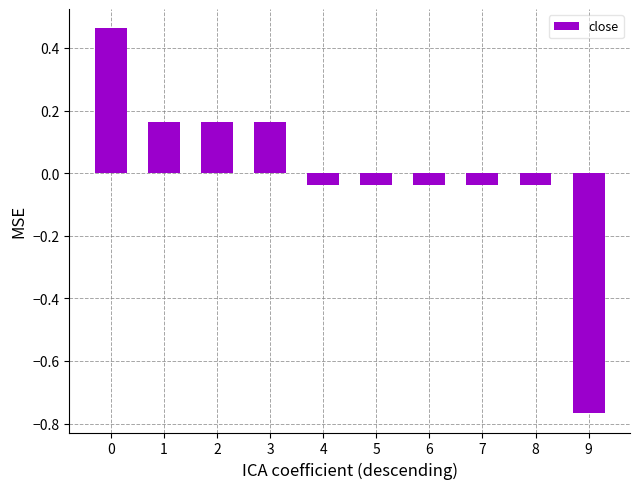

Count the number of values greater than 0.

4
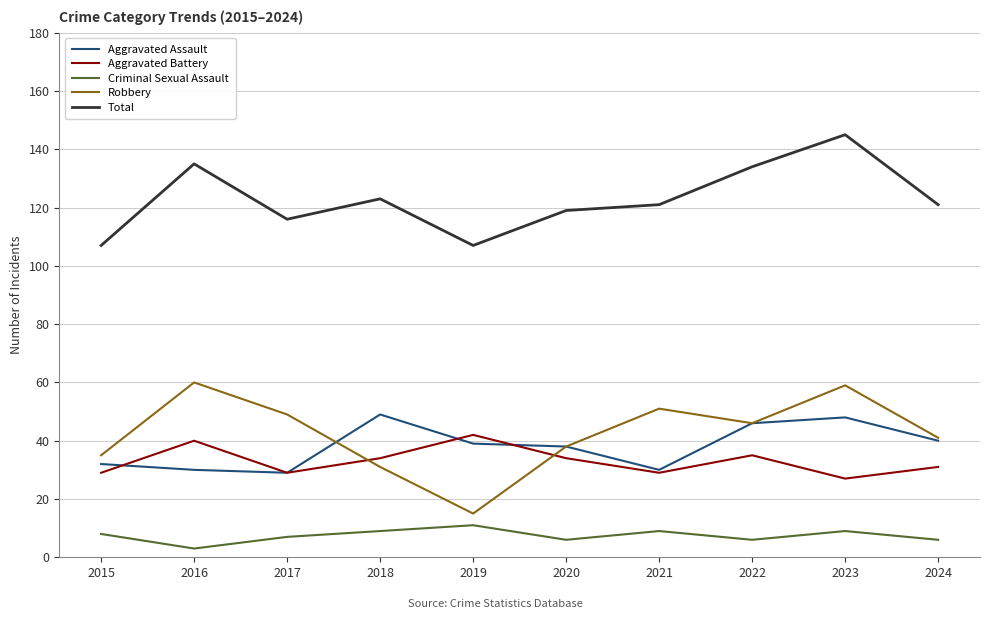

What is the spread (max minus min) of values at 2018?

114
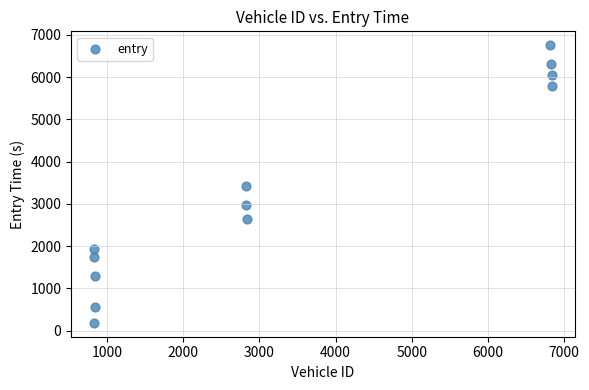

What is the range of Y values (max minus min)?

6571.4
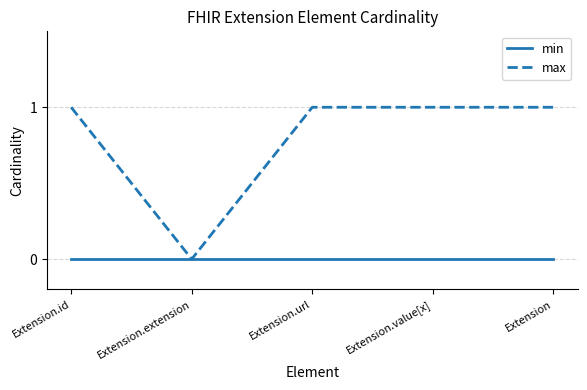

Rank the series by their maximum value, from highest to lowest.

max, min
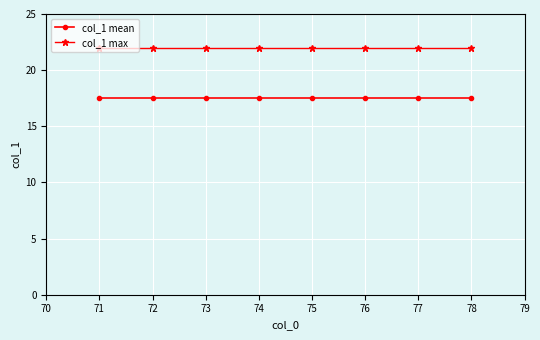

Reading left to right, transcribe all the data shown in this chart.

col_1 mean: 17.5	17.5	17.5	17.5	17.5	17.5	17.5	17.5
col_1 max: 22.0	22.0	22.0	22.0	22.0	22.0	22.0	22.0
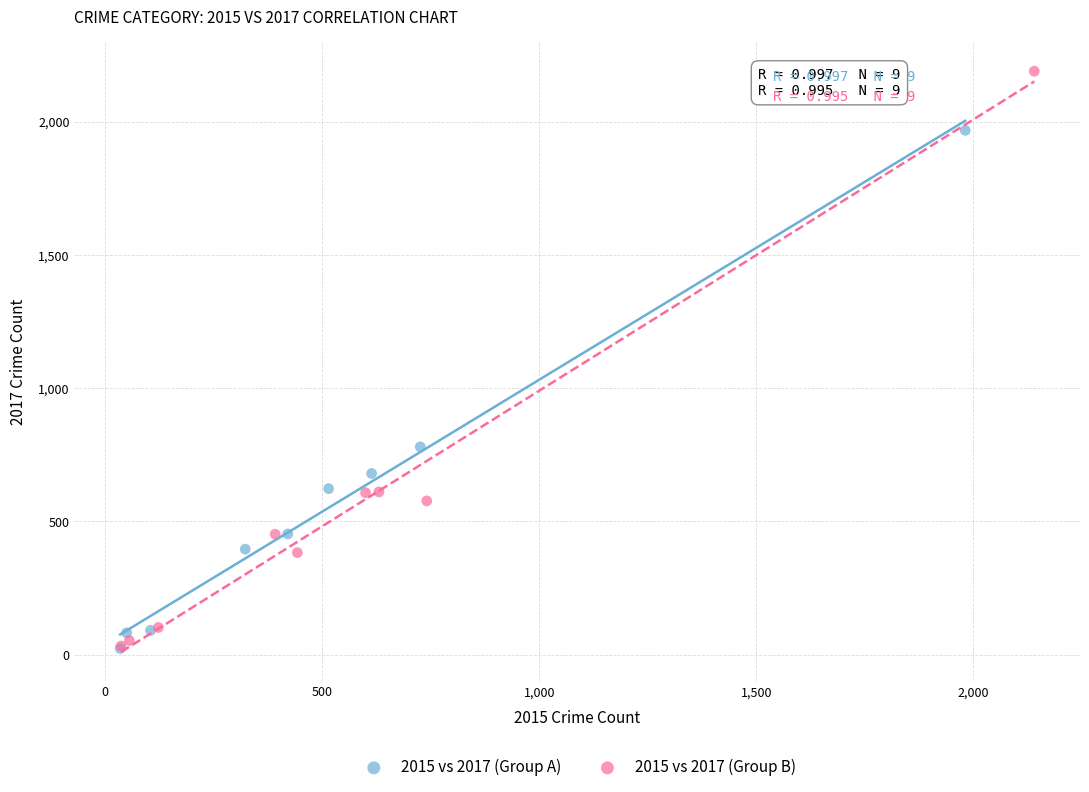

What are all the series names shown in the legend?

2015 vs 2017 (Group A), 2015 vs 2017 (Group B)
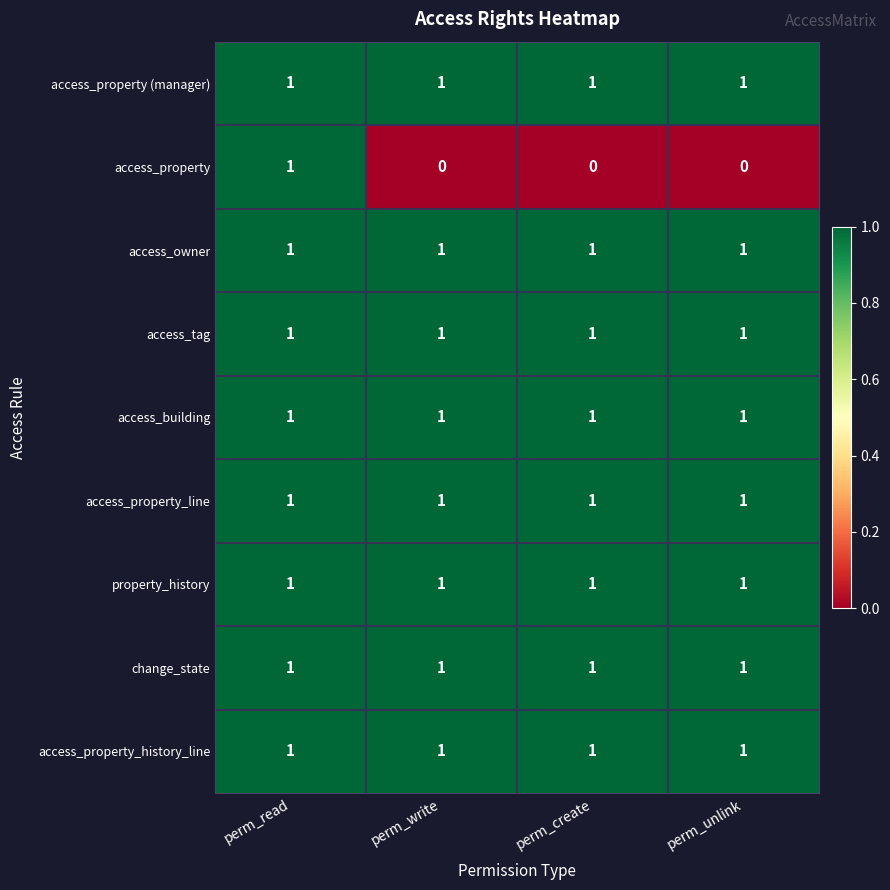

Is it true that access_tag equals 0 at perm_read?

False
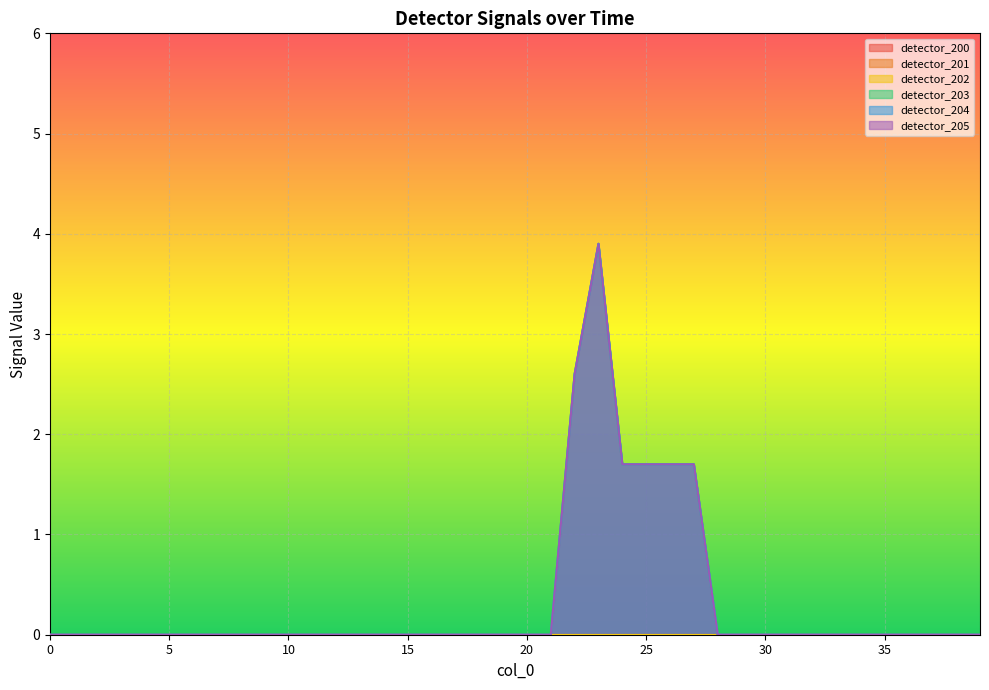

Where is the first local maximum for detector_205?

23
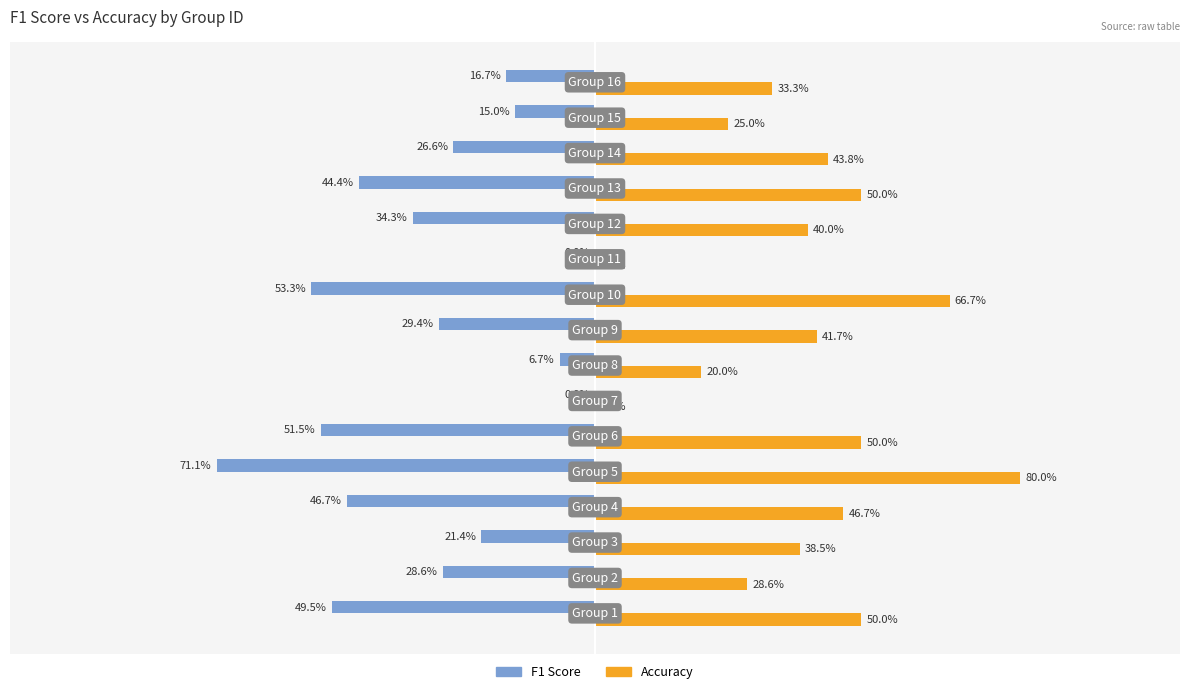

Reading left to right, extract all data points from this chart.

F1 Score: -0.5	-0.3	-0.2	-0.5	-0.7	-0.5	0.0	-0.1	-0.3	-0.5	0.0	-0.3	-0.4	-0.3	-0.2	-0.2
Accuracy: 0.5	0.3	0.4	0.5	0.8	0.5	0.0	0.2	0.4	0.7	0.0	0.4	0.5	0.4	0.2	0.3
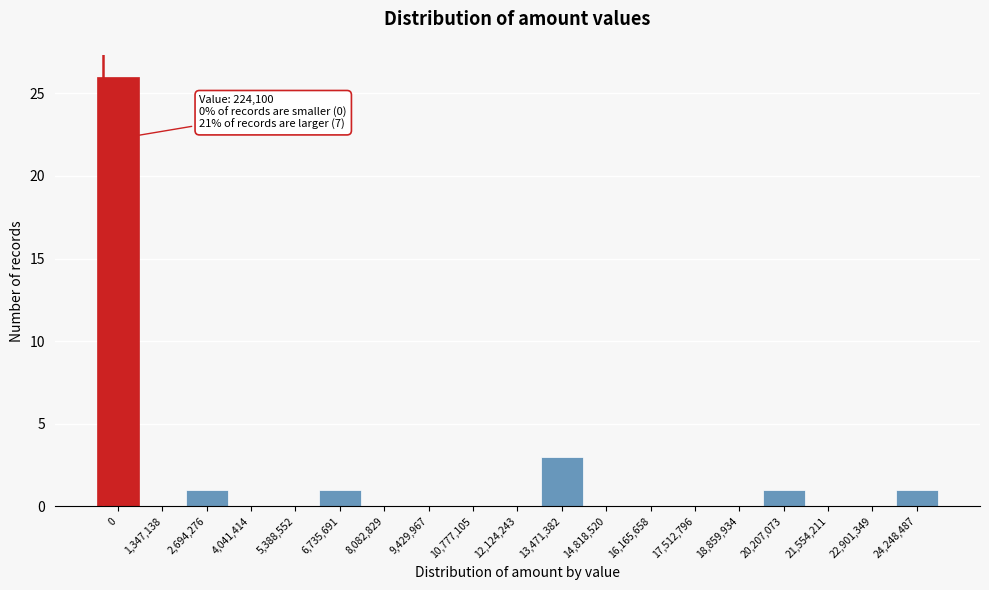

Reading right to left, transcribe all the data shown in this chart.

24,248,487=1	22,901,349=0	21,554,211=0	20,207,073=1	18,859,934=0	17,512,796=0	16,165,658=0	14,818,520=0	13,471,382=3	12,124,243=0	10,777,105=0	9,429,967=0	8,082,829=0	6,735,691=1	5,388,552=0	4,041,414=0	2,694,276=1	1,347,138=0	0=26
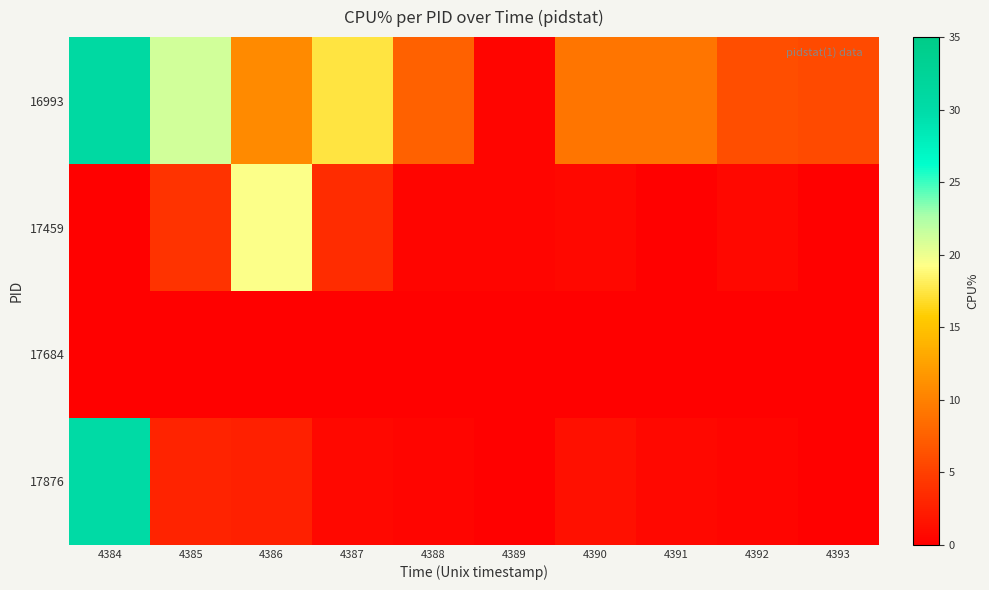

What is the minimum value shown in the chart?

0.2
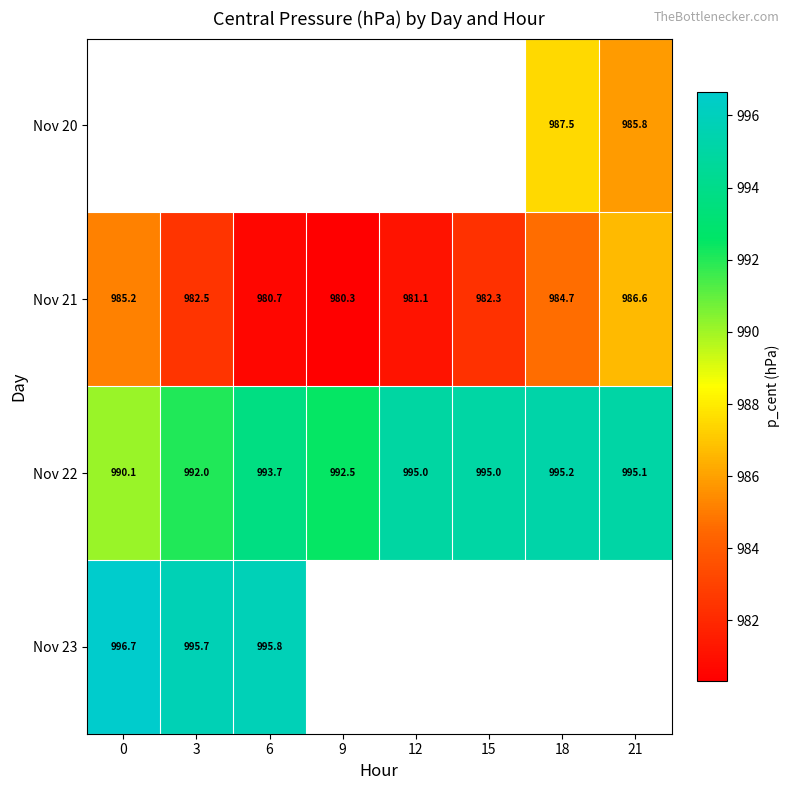

Is the value of Nov 22 at 3 greater than the value of Nov 21 at 21?

Yes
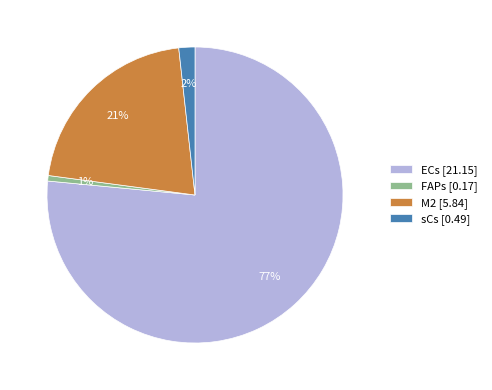

Which has a higher value, FAPs or ECs?

ECs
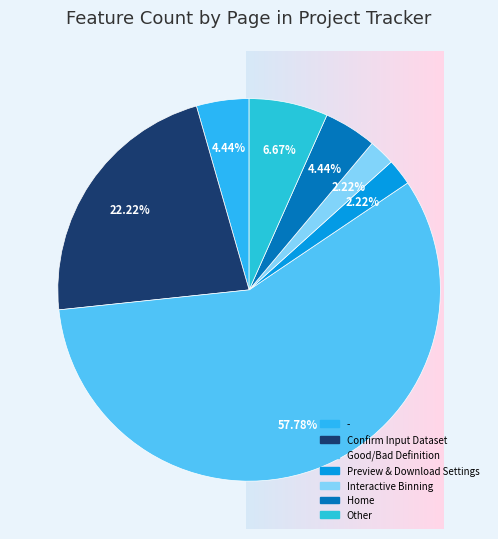

What is the total percentage of Preview & Download Settings and Good/Bad Definition?

60.0%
┄┄┄┄┄┄┄┄┄┄
Please render the records from the line containing "Is the value" through the end of the records, both ends included, as a Markdown table with the columns Row and Line, giving each line its own numbered row. Leave out blank lines and the pictures.

| Row | Line |
|---|---|
| 1 | Is the value of Nov 22 at 3 greater than the value of Nov 21 at 21? |
| 2 | Yes |
| 3 | Which has a higher value, FAPs or ECs? |
| 4 | ECs |
| 5 | What is the total percentage of Preview & Download Settings and Good/Bad Definition? |
| 6 | 60.0% |